Sources of error in the determination of specific radioactivity of amino acids isolated by ion-exchange chromatography

• 1.1. The specific radioactivity (dpm/μmole) of individual ¹⁴C-labeled amino acids isolated by ion-exchange chromatography was different, in contrast to being constant, in the consecutive fractions of the same amino acid. This phenomenon was attributed to the resolution of ¹⁴C- and ¹²C-amino acids on ion-exchange resin. The specific radioactivity of the amino acid increased during progressive elution from a cation-exchange resin but it decreased during elution from an anion-exchange resin. Therefore, the specific radioactivity of the amino acid cannot be determined at the point of its elution peak; the true specific radioactivity of the amino acid is obtained as a mean specific radioactivity from the total radioactivity and the amino nitrogen content of pooled fractions of that amino acid. The implication of this finding is discussed in the context of compartmentation resulting from the probable competition between ¹⁴C- and ¹²C-amino acids for the enzyme-protein in the course of their metabolism in vivo.

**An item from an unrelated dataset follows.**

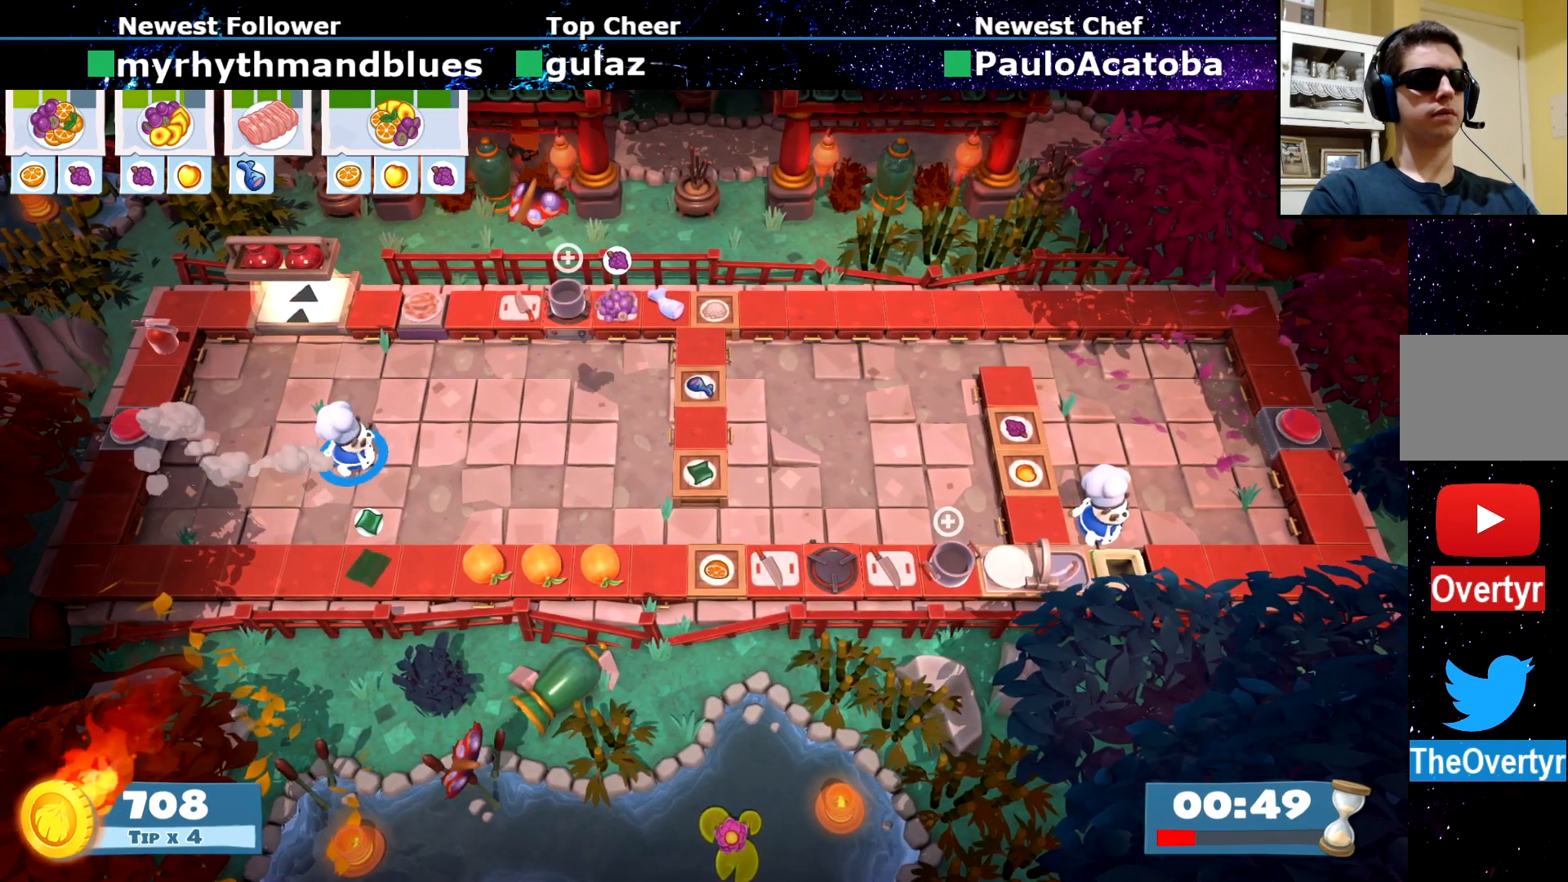
{"buttons": [], "left_stick": "down-right", "events": [[217, "left_stick", "down-right"]]}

• 2.2. The recovery of radioactivity (expressed as dpm after correcting for quenching) of [¹⁴C]-γ-aminobutyrate eluted from ion-exchange columns by citrate buffers was not quantitative. This was attributed to the adsorption of the isotope onto the wall of the vial, of variable amounts of the [¹⁴C]amino acid in citrate buffers of different molarity at pH 5.1, 5.28, 5.84, and 6.5. The determination of specific radioactivity of [¹⁴C]-γ-aminobutyrate under these conditions was shown to give false low values. A method is given for obtaining quantitative recovery of radioactivity of [¹⁴C]-γ-aminobutyrate in citrate buffers by liquid scintillation spectroscopy.